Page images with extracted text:
---+---

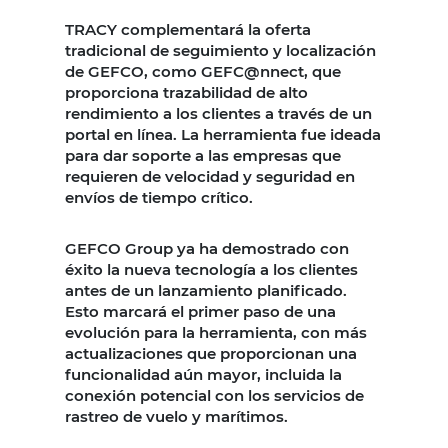
TRACY complementará la oferta
tradicional de seguimiento y localización
de GEFCO, como GEFC@nnect, que
proporciona trazabilidad de alto
rendimiento a los clientes a través de un
portal en línea. La herramienta fue ideada
para dar soporte a las empresas que
requieren de velocidad y seguridad en
envíos de tiempo crítico.
GEFCO Group ya ha demostrado con
éxito la nueva tecnología a los clientes
antes de un lanzamiento planificado.
Esto marcará el primer paso de una
evolución para la herramienta, con más
actualizaciones que proporcionan una
funcionalidad aún mayor, incluida la
conexión potencial con los servicios de
rastreo de vuelo y marítimos.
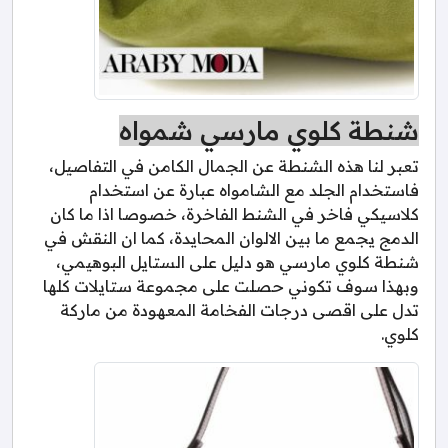
شنطة كلوي مارسي شمواه
تعبر لنا هذه الشنطة عن الجمال الكامن في التفاصيل،
فاستخدام الجلد مع الشامواه عبارة عن استخدام
كلاسيكي فاخر في الشنط الفاخرة، خصوصا اذا ما كان
الدمج يجمع ما بين الالوان المحايدة، كما ان النقش في
شنطة كلوي مارسي هو دليل على الستايل البوهيمي،
وبهذا سوف تكوني حصلت على مجموعة ستايلات كلها
تدل على اقصى درجات الفخامة المعهودة من ماركة
كلوي.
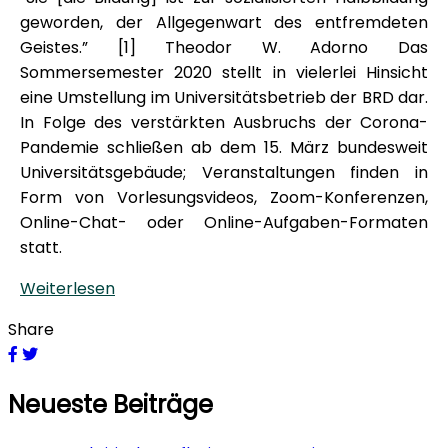
geworden, der Allgegenwart des entfremdeten
Geistes.” [1] Theodor W. Adorno Das
Sommersemester 2020 stellt in vielerlei Hinsicht
eine Umstellung im Universitätsbetrieb der BRD dar.
In Folge des verstärkten Ausbruchs der Corona-
Pandemie schließen ab dem 15. März bundesweit
Universitätsgebäude; Veranstaltungen finden in
Form von Vorlesungsvideos, Zoom-Konferenzen,
Online-Chat- oder Online-Aufgaben-Formaten
statt.
Weiterlesen
Share
Neueste Beiträge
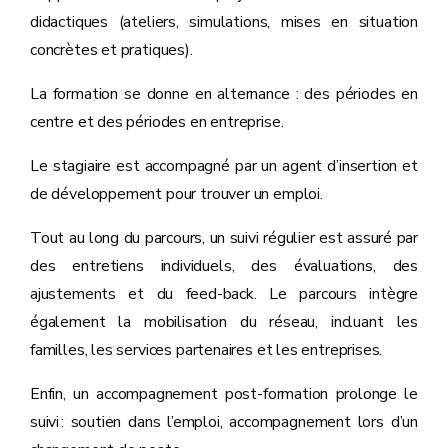
didactiques (ateliers, simulations, mises en situation
concrètes et pratiques).
La formation se donne en alternance : des périodes en
centre et des périodes en entreprise.
Le stagiaire est accompagné par un agent d’insertion et
de développement pour trouver un emploi.
Tout au long du parcours, un suivi régulier est assuré par
des entretiens individuels, des évaluations, des
ajustements et du feed-back. Le parcours intègre
également la mobilisation du réseau, incluant les
familles, les services partenaires et les entreprises.
Enfin, un accompagnement post-formation prolonge le
suivi : soutien dans l’emploi, accompagnement lors d’un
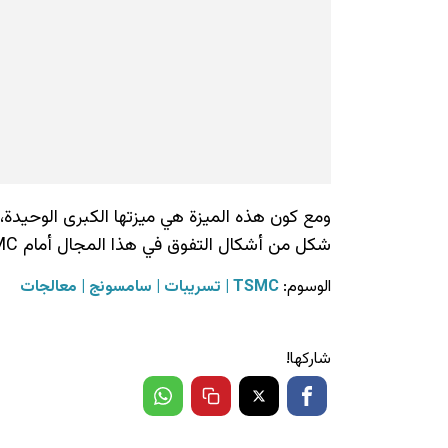
ومع كون هذه الميزة هي ميزتها الكبرى الوحيدة
شكل من أشكال التفوق في هذا المجال أمام TSMC.
الوسوم:
TSMC
تسريبات
سامسونج
معالجات
شاركها!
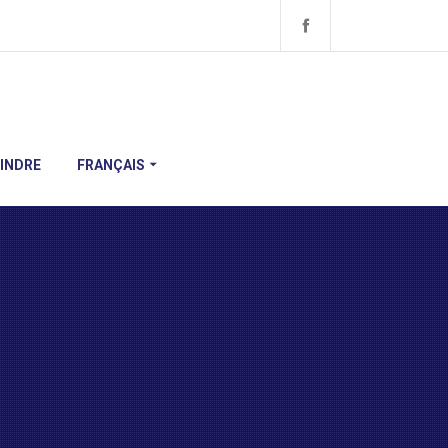
INDRE
FRANÇAIS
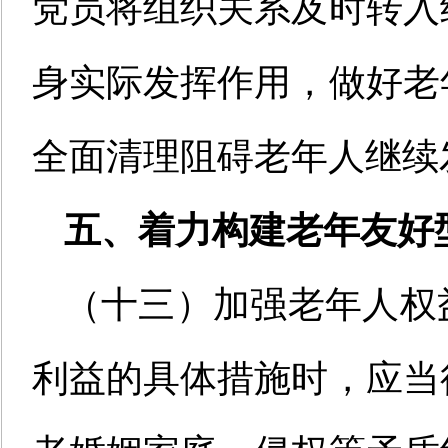
党员将组织关系及时转入
身实际发挥作用，做好老
全面清理阻碍老年人继续
五、着力构建老年友好
（十三）加强老年人权
利益的具体措施时，应当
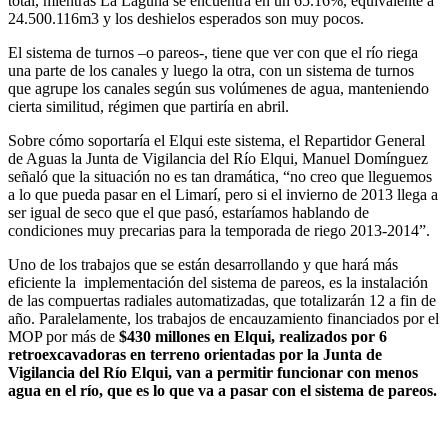
total, mientras La Laguna se encuentra en un 65.16%, equivalente a
24.500.116m3 y los deshielos esperados son muy pocos.
El sistema de turnos –o pareos-, tiene que ver con que el río riega
una parte de los canales y luego la otra, con un sistema de turnos
que agrupe los canales según sus volúmenes de agua, manteniendo
cierta similitud, régimen que partiría en abril.
Sobre cómo soportaría el Elqui este sistema, el Repartidor General
de Aguas la Junta de Vigilancia del Río Elqui, Manuel Domínguez
señaló que la situación no es tan dramática, “no creo que lleguemos
a lo que pueda pasar en el Limarí, pero si el invierno de 2013 llega a
ser igual de seco que el que pasó, estaríamos hablando de
condiciones muy precarias para la temporada de riego 2013-2014”.
Uno de los trabajos que se están desarrollando y que hará más
eficiente la implementación del sistema de pareos, es la instalación
de las compuertas radiales automatizadas, que totalizarán 12 a fin de
año. Paralelamente, los trabajos de encauzamiento financiados por el
MOP por más de
$430 millones en Elqui, realizados por 6
retroexcavadoras en terreno orientadas por la Junta de
Vigilancia del Río Elqui, van a permitir funcionar con menos
agua en el río, que es lo que va a pasar con el sistema de pareos.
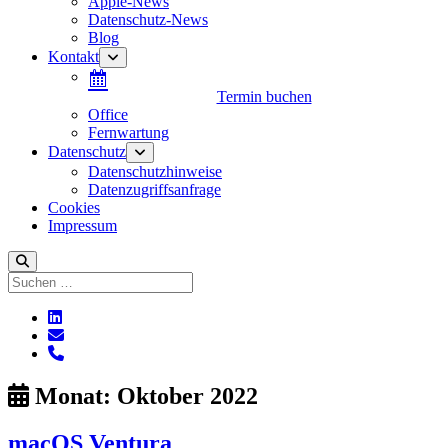
Apple-News
Datenschutz-News
Blog
Kontakt
Menü
öffnen
Termin buchen
Office
Fernwartung
Datenschutz
Menü
öffnen
Datenschutzhinweise
Datenzugriffsanfrage
Cookies
Impressum
Suchen
linkedin
E-
Mail
phone
Monat:
Oktober 2022
macOS Ventura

---+---

**INSTRUCTIONS FOR THE TASK**
Rewrite the extracted text from every item above as a single numbered list, one line per entry, leaving out blank lines. Do not include the pictures in your answer.

**THE COMPLETED TASK**
1. TRACY complementará la oferta
2. tradicional de seguimiento y localización
3. de GEFCO, como GEFC@nnect, que
4. proporciona trazabilidad de alto
5. rendimiento a los clientes a través de un
6. portal en línea. La herramienta fue ideada
7. para dar soporte a las empresas que
8. requieren de velocidad y seguridad en
9. envíos de tiempo crítico.
10. GEFCO Group ya ha demostrado con
11. éxito la nueva tecnología a los clientes
12. antes de un lanzamiento planificado.
13. Esto marcará el primer paso de una
14. evolución para la herramienta, con más
15. actualizaciones que proporcionan una
16. funcionalidad aún mayor, incluida la
17. conexión potencial con los servicios de
18. rastreo de vuelo y marítimos.
19. شنطة كلوي مارسي شمواه
20. تعبر لنا هذه الشنطة عن الجمال الكامن في التفاصيل،
21. فاستخدام الجلد مع الشامواه عبارة عن استخدام
22. كلاسيكي فاخر في الشنط الفاخرة، خصوصا اذا ما كان
23. الدمج يجمع ما بين الالوان المحايدة، كما ان النقش في
24. شنطة كلوي مارسي هو دليل على الستايل البوهيمي،
25. وبهذا سوف تكوني حصلت على مجموعة ستايلات كلها
26. تدل على اقصى درجات الفخامة المعهودة من ماركة
27. كلوي.
28. geworden, der Allgegenwart des entfremdeten
29. Geistes.” [1] Theodor W. Adorno Das
30. Sommersemester 2020 stellt in vielerlei Hinsicht
31. eine Umstellung im Universitätsbetrieb der BRD dar.
32. In Folge des verstärkten Ausbruchs der Corona-
33. Pandemie schließen ab dem 15. März bundesweit
34. Universitätsgebäude; Veranstaltungen finden in
35. Form von Vorlesungsvideos, Zoom-Konferenzen,
36. Online-Chat- oder Online-Aufgaben-Formaten
37. statt.
38. Weiterlesen
39. Share
40. Neueste Beiträge
41. didactiques (ateliers, simulations, mises en situation
42. concrètes et pratiques).
43. La formation se donne en alternance : des périodes en
44. centre et des périodes en entreprise.
45. Le stagiaire est accompagné par un agent d’insertion et
46. de développement pour trouver un emploi.
47. Tout au long du parcours, un suivi régulier est assuré par
48. des entretiens individuels, des évaluations, des
49. ajustements et du feed-back. Le parcours intègre
50. également la mobilisation du réseau, incluant les
51. familles, les services partenaires et les entreprises.
52. Enfin, un accompagnement post-formation prolonge le
53. suivi : soutien dans l’emploi, accompagnement lors d’un
54. ومع كون هذه الميزة هي ميزتها الكبرى الوحيدة
55. شكل من أشكال التفوق في هذا المجال أمام TSMC.
56. الوسوم:
57. TSMC
58. تسريبات
59. سامسونج
60. معالجات
61. شاركها!
62. INDRE
63. FRANÇAIS
64. 党员将组织关系及时转入
65. 身实际发挥作用，做好老
66. 全面清理阻碍老年人继续
67. 五、着力构建老年友好
68. （十三）加强老年人权
69. 利益的具体措施时，应当
70. total, mientras La Laguna se encuentra en un 65.16%, equivalente a
71. 24.500.116m3 y los deshielos esperados son muy pocos.
72. El sistema de turnos –o pareos-, tiene que ver con que el río riega
73. una parte de los canales y luego la otra, con un sistema de turnos
74. que agrupe los canales según sus volúmenes de agua, manteniendo
75. cierta similitud, régimen que partiría en abril.
76. Sobre cómo soportaría el Elqui este sistema, el Repartidor General
77. de Aguas la Junta de Vigilancia del Río Elqui, Manuel Domínguez
78. señaló que la situación no es tan dramática, “no creo que lleguemos
79. a lo que pueda pasar en el Limarí, pero si el invierno de 2013 llega a
80. ser igual de seco que el que pasó, estaríamos hablando de
81. condiciones muy precarias para la temporada de riego 2013-2014”.
82. Uno de los trabajos que se están desarrollando y que hará más
83. eficiente la implementación del sistema de pareos, es la instalación
84. de las compuertas radiales automatizadas, que totalizarán 12 a fin de
85. año. Paralelamente, los trabajos de encauzamiento financiados por el
86. MOP por más de
87. $430 millones en Elqui, realizados por 6
88. retroexcavadoras en terreno orientadas por la Junta de
89. Vigilancia del Río Elqui, van a permitir funcionar con menos
90. agua en el río, que es lo que va a pasar con el sistema de pareos.
91. Apple-News
92. Datenschutz-News
93. Blog
94. Kontakt
95. Menü
96. öffnen
97. Termin buchen
98. Office
99. Fernwartung
100. Datenschutz
101. Menü
102. öffnen
103. Datenschutzhinweise
104. Datenzugriffsanfrage
105. Cookies
106. Impressum
107. Suchen
108. linkedin
109. E-
110. Mail
111. phone
112. Monat:
113. Oktober 2022
114. macOS Ventura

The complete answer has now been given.